**Gösterilen Metin:**
++++++++++

- Kategori
- Mizah
Açıldım açıldım açılamadım, terazim ufak idi tartılamadım...
Günlerdir bir açılım bekliyorduk...
Nasıl açılacağımızı merak edip duruyorduk.
Açılımdan sorumlu Bakanı'mızın konuşmasını dinlemek için televizyonların başına doluştuk.
Bakanımız konuşuyor biz pür dikkat dinliyoruz...
Ha şimdi açılacağız, ha şimdi açılacağız derken, Bakanımızın basın toplantısı bitti...
Kısacası nasıl açılacağımızı bilemediğimizden açılamadık...
Mini mi, midi mi, maksi mi olacak, karar veremedik.
Bazıları mini olsun, gözümüz gönlümüz doysun istiyor. İstediğimizi serbestçe yapalım diyorlar..
Ne kebap yansın, ne şiş dönsün diyenler, midi bizi kurtarır diyor.
Açtırmam da açtırmam diyenler de maksi istiyorlar...
İşler iyice zorlaşmaya başladı. Bazı gruplar ise "mini" yi de beğenmiyor, iyice açılalım istiyor.
Bu giysilerden tamamen kurtulmak isteyen başka bir grup ise, iyice açılalım ve kurtulalım amacındalar...
E... öyle kolay değil...
Açtım, açıyorum, açacağım derken...
Hava durumuna da dikkat etmek gerekiyor...

++++++++++

**Veriler:**
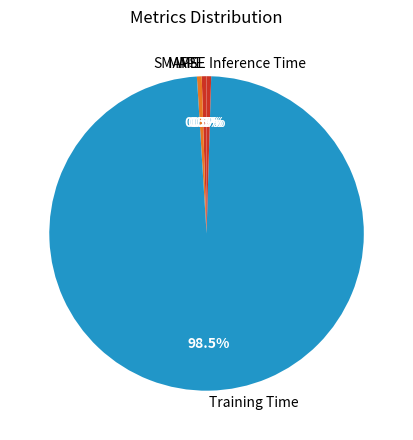

What is the majority slice?

Training Time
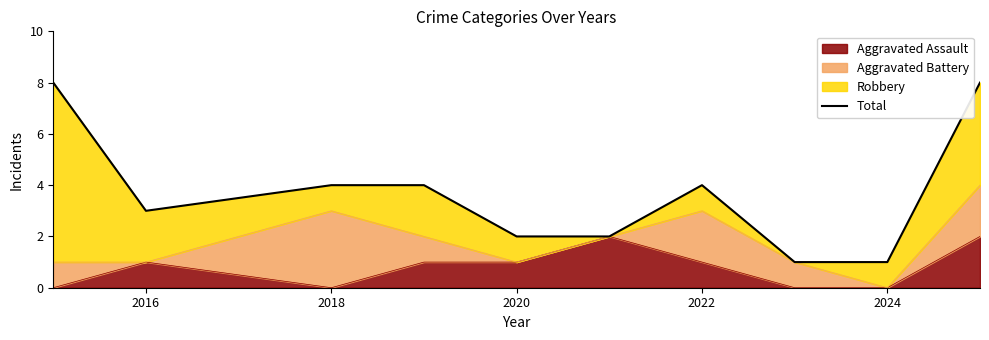

True or false: Aggravated Assault has a value of 2 at 2020.

False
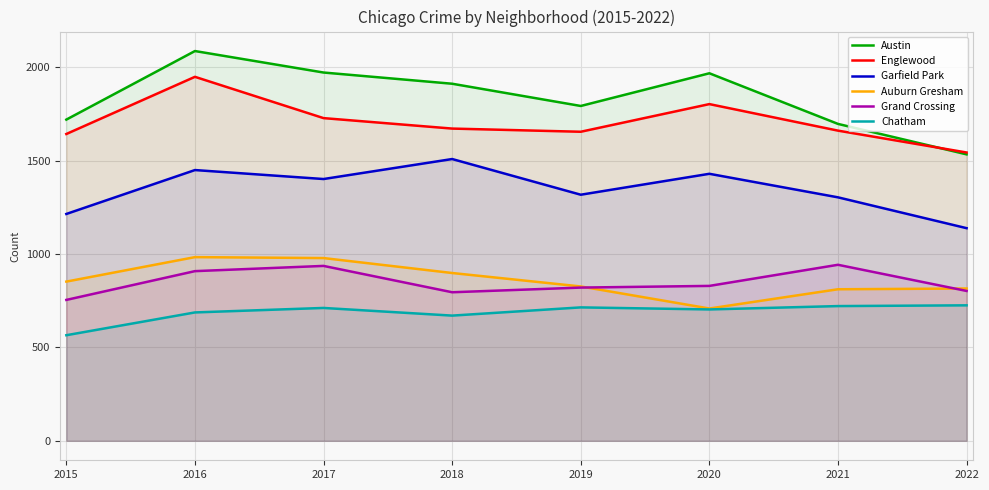

What is the average value of the Austin series?

1834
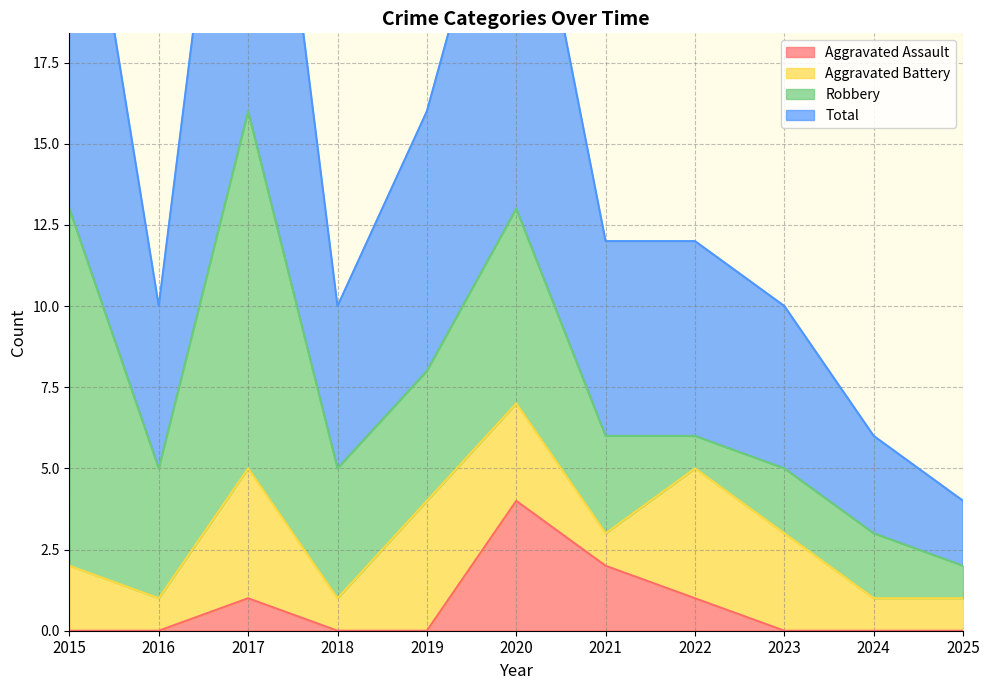

What is the value of the Total point at the 11th from the left?

4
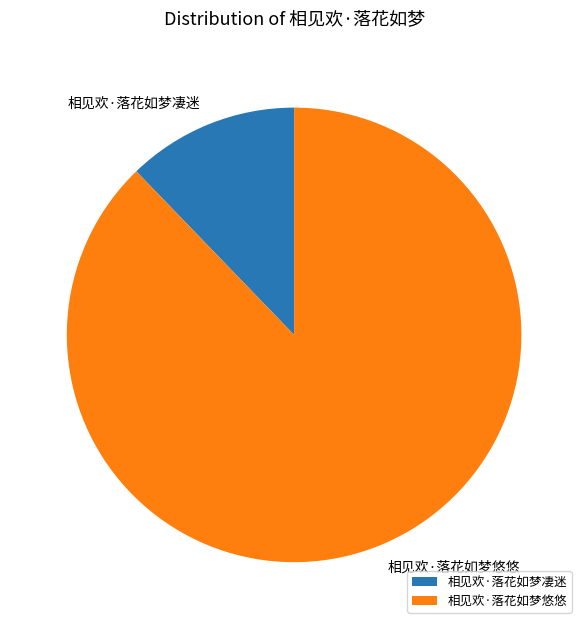

What is the majority slice?

相见欢·落花如梦悠悠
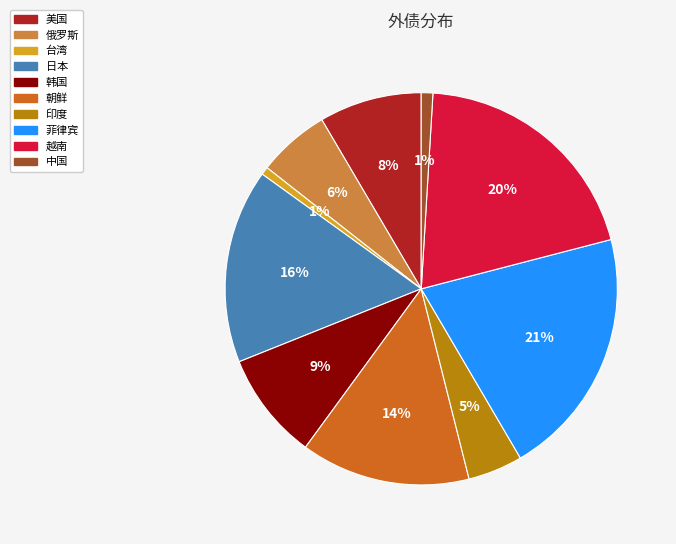

Combined, do 印度 and 台湾 account for over 50%?

No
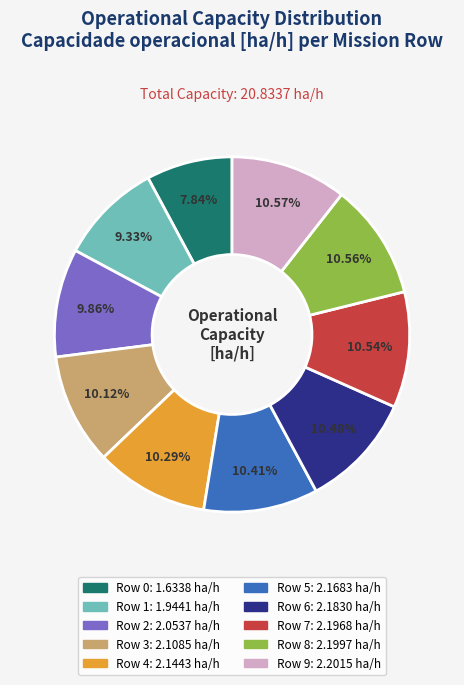

What percentage is the Row 4 slice, to the nearest percent?

10%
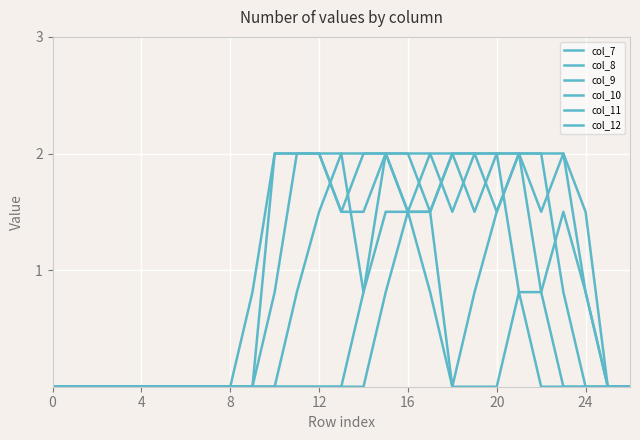

How many lines are shown in the chart?

6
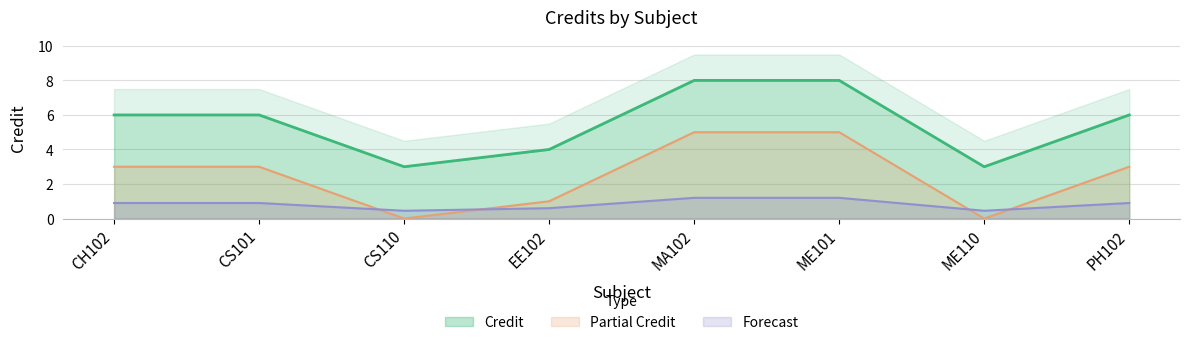

Is the value of Partial Credit at ME110 greater than the value of Forecast at CH102?

No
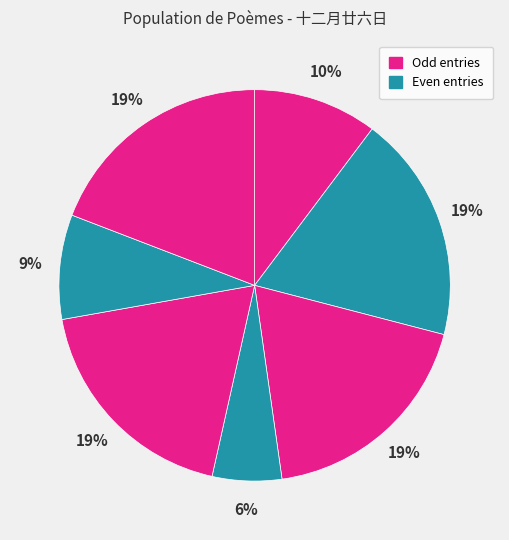

How many slices are in this pie chart?

7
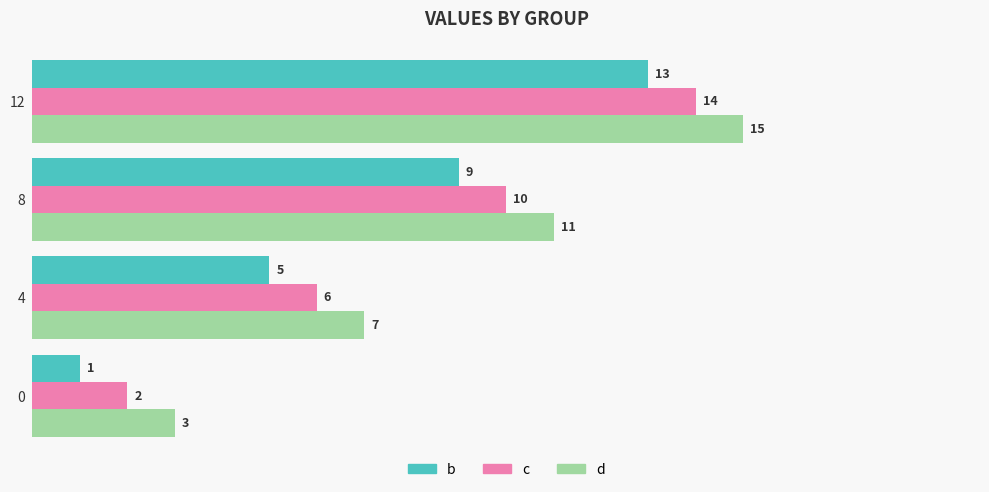

The value of c at 0 is 3. True or false?

False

++++++++++

**İstenenler:**
1) Açılım konulu mizah metnini değil, girdileri satır satır birebir kopyalayın. Girdilerin tamamını kapsayın ve görselleri yanıta dahil etmeyin.
2) Açılım üzerine yazılmış mizah metnini son cümlesinden sonra sürdürün.

**Madde Bazında Yanıtlar:**
1)
What is the majority slice?

Training Time

True or false: Aggravated Assault has a value of 2 at 2020.

False

What is the average value of the Austin series?

1834

What is the value of the Total point at the 11th from the left?

4

What is the majority slice?

相见欢·落花如梦悠悠

Combined, do 印度 and 台湾 account for over 50%?

No

What percentage is the Row 4 slice, to the nearest percent?

10%

How many lines are shown in the chart?

6

Is the value of Partial Credit at ME110 greater than the value of Forecast at CH102?

No

How many slices are in this pie chart?

7

The value of c at 0 is 3. True or false?

False

2)
Karı var, yağmuru var, dolusu var. Yıldırımı var, şimşeği var...
İşte böyle, nasıl açılacağımıza bir türlü karar veremiyoruz.
Kimi seyirciye oynuyor, kimi numara yapıyor, kimi de kıvırıyor...
Ölçmek, biçmek dikmek için usta bir terziye de ihtiyaç var.
İş terziyle de bitmiyor. Yakışıklı , güzel mankenlere de gereksinim var...Elbiseler üzerlerinde nasıl duruyor, görmek lâzım
Mankenlerle de iş bitmiyor, alkışçılara ihtiyaç var...
Açılımdan sorumlu bakanımızda zaten alkış toplamak için kapı kapı dolaşıyor...
Bakalım bu masal nasıl bitecek...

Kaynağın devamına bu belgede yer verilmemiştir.